= Problem requirements =
Tally the lines in the items below that contain the string "nella", matching case exactly. Give only the number.

Saved data entries

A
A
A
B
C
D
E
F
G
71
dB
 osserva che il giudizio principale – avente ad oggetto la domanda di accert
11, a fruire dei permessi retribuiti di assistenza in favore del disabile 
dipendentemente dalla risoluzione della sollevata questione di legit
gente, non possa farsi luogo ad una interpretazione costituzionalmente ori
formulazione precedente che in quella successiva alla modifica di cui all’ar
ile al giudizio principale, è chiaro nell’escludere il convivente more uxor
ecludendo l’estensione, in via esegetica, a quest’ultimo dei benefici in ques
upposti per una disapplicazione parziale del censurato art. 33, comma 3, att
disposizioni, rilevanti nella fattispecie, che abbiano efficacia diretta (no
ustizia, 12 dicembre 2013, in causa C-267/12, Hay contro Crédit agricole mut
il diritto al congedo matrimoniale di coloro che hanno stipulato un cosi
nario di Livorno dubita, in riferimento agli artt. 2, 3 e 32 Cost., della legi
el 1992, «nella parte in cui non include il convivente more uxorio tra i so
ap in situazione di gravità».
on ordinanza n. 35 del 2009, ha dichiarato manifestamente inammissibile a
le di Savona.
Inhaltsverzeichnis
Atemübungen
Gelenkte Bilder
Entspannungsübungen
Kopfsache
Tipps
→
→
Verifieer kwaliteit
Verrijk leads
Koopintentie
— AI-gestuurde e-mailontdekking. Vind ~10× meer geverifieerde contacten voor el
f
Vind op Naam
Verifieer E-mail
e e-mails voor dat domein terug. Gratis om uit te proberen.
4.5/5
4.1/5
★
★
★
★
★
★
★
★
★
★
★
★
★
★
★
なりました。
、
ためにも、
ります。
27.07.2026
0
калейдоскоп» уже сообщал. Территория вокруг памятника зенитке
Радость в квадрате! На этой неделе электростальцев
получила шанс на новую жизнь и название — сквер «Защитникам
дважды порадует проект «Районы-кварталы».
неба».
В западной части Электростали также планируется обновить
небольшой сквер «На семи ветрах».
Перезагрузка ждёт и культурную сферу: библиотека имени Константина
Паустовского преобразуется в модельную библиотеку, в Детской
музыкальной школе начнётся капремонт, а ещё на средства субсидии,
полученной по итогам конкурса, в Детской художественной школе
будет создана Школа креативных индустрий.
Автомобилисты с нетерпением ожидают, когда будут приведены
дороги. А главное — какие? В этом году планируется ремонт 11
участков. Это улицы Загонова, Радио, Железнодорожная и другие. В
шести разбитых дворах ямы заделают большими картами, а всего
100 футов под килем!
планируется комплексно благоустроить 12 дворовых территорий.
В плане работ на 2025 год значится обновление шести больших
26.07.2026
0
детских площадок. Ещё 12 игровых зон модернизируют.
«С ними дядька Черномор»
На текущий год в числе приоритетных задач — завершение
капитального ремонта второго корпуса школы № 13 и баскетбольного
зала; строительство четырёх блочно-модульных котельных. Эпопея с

---

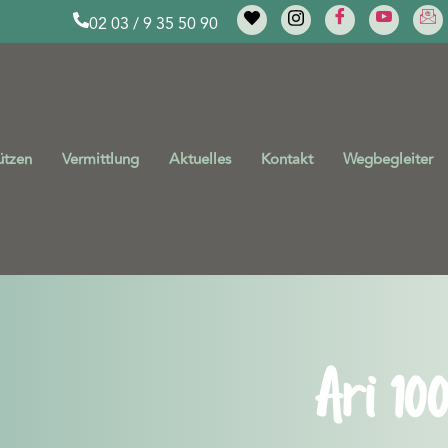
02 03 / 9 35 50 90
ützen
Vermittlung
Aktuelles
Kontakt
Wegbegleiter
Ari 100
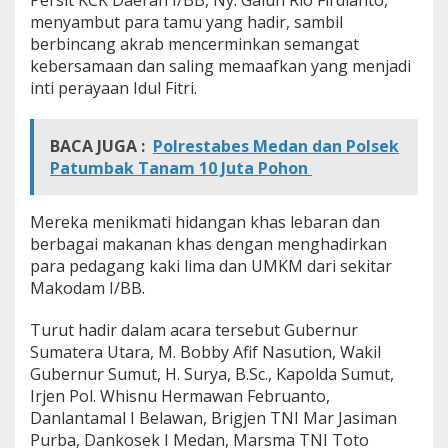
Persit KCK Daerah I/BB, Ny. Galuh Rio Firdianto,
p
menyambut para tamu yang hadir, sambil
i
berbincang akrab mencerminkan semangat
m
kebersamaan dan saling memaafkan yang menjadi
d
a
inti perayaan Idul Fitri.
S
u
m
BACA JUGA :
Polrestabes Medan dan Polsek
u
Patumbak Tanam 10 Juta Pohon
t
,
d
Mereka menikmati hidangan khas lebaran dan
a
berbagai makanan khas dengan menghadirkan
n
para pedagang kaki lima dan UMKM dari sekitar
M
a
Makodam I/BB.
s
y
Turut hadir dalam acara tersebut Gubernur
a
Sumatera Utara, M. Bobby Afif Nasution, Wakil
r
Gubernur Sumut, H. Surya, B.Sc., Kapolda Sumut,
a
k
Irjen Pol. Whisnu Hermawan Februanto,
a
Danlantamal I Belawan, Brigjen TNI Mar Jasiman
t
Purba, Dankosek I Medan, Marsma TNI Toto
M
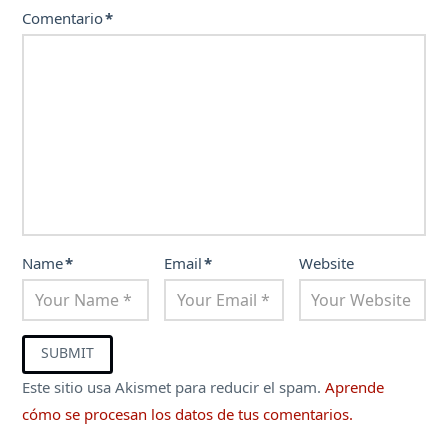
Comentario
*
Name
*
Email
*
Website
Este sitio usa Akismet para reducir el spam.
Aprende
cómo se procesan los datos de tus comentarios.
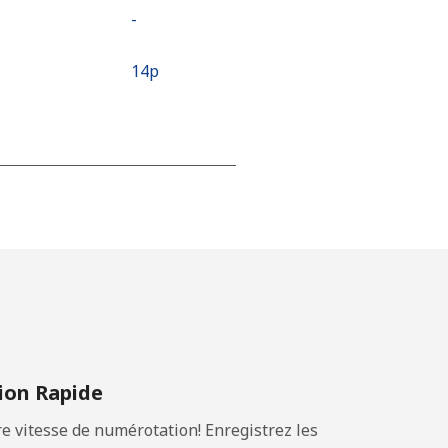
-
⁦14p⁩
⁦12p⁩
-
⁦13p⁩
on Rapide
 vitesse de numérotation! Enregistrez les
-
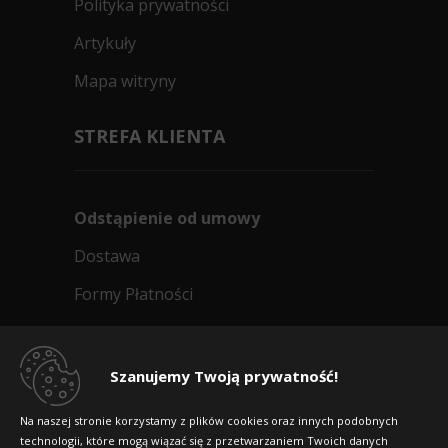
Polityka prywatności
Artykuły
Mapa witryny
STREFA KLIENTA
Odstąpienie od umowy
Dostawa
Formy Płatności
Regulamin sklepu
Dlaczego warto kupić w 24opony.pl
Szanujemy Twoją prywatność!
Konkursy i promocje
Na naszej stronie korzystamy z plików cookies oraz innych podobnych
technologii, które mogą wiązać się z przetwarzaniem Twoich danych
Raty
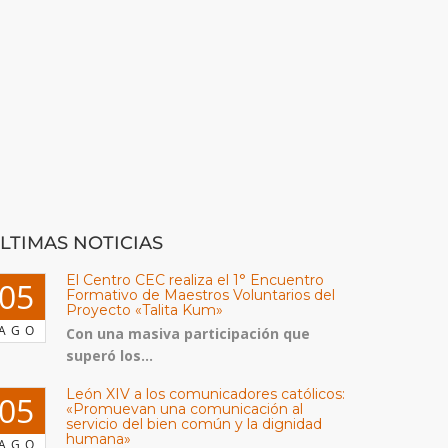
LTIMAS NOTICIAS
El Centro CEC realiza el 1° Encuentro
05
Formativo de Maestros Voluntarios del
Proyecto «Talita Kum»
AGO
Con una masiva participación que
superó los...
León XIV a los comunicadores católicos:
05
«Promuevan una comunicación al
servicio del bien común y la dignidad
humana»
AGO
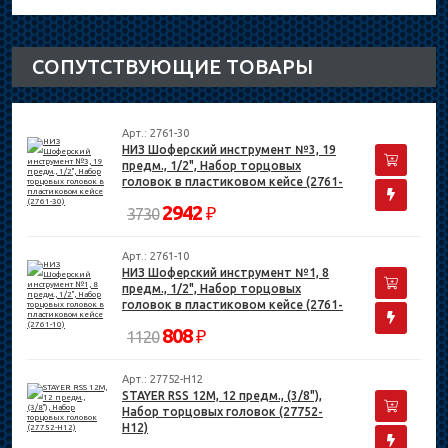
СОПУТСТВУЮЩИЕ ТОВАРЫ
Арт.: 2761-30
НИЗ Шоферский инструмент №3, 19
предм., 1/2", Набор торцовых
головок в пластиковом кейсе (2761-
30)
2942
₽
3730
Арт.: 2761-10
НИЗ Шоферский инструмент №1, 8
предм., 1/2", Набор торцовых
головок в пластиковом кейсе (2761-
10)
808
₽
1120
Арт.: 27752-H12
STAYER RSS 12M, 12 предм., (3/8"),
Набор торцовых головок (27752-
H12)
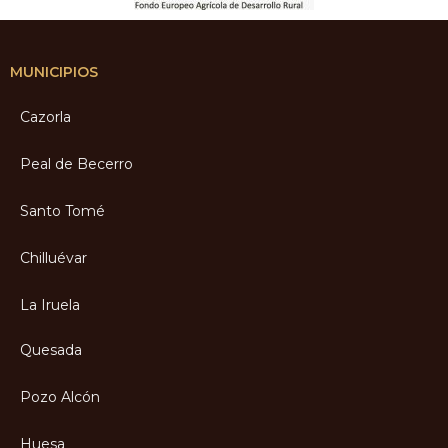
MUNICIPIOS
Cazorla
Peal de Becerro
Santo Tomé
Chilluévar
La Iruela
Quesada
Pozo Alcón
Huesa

= Exercise output =
2